Structure and discipline in life

Want to avoid too many navel-gazing posts in here, but this one's important, kinda. I like to complain about structured time and work and the concept of going to work etc, but actually I love it. Love it as in love that there's a structure and reason for every day and generally I know what I'm doing for the day. Yeah the routine gets broken once a while but having a formal routine with expectations and opportunities outside your regular circle is so much better than otherwise.
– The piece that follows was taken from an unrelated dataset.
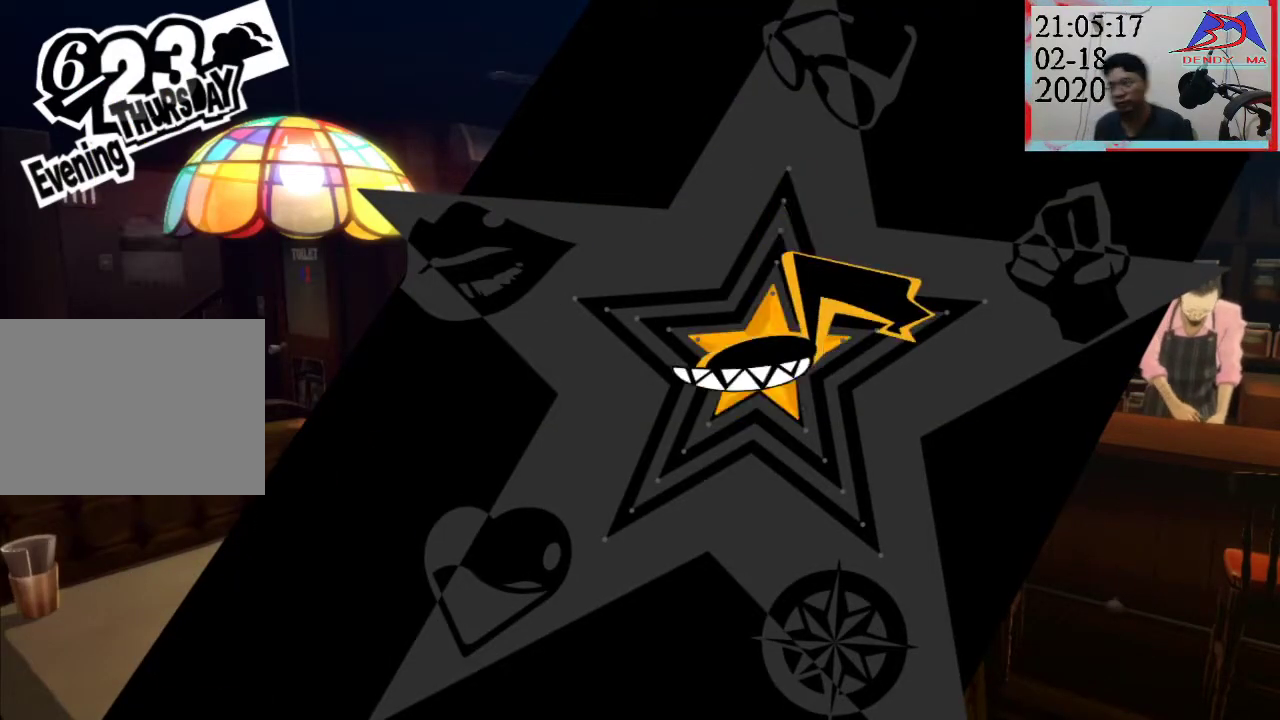
{"buttons": [], "left_stick": "center", "right_stick": "center", "events": []}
I write this on a Friday morning. I didn't write a single post on Thursday neither did I follow any of the points of the checklist. The reason was that I was working from home yesterday (which I'm also doing today) because it was insanely cold to go outside and worked from my room most of the day. It was less stressful, a little bit, and I got to sleep a bit more than other days. In the end though, it was not worth it because I kept asking myself, what's the point of all of this there's so much free time what am I going to do with this is this worth it what's next. And so on and on and on. Worrying about the future once you have structure and discipline is good because you know you'll let your existing structure shape the future and since you're disciplined you'll apply the same principles to the coming days, so good or bad you'll make a gallant respectable effort at coming out ahead. If you don't have an organized life, it's unclear how different the future is going to look from the present because everything is an amorphous blob that you can't differentiate across time. You can tell an old mature experienced tree from a new immature one, there's a temporal difference between the two. You cannot tell amoebae, assuming all they are to be amorphous blobs, from each other just based on what they are like. Sure, maybe they've made some cosmetic or minor changes to their bodies to respond to the outside environment, but in their shape and their interaction and their presentation they are not fundamentally different.
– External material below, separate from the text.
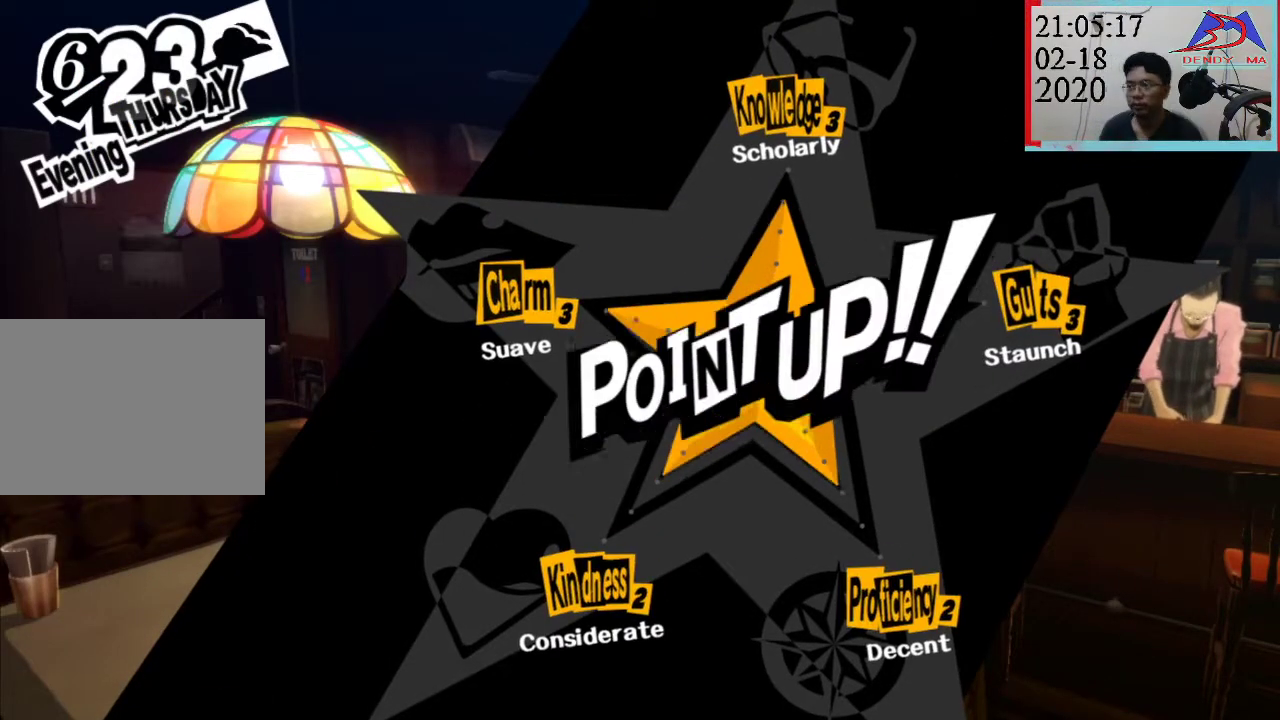
{"buttons": [], "left_stick": "center", "right_stick": "center", "events": []}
Thus, the lack of shape and reason for yesterday was bothersome. Kept telling roommates (and later home) about how confused and anxious I was without understanding what was up. Now that I have the benefit of retrospection, I know what it was exactly, and also this makes me thankful for what I have right now -- the daily list, the writings here, the workouts and all of everything because they're like a way to measure progress, to measure what I'm putting into life and look at all the commitments and plans in a holistic way. I like to write, and make a habit out of it so the best way to do it is obviously do a lot of it all day every day. Sounds obvious but doesn't always seem so.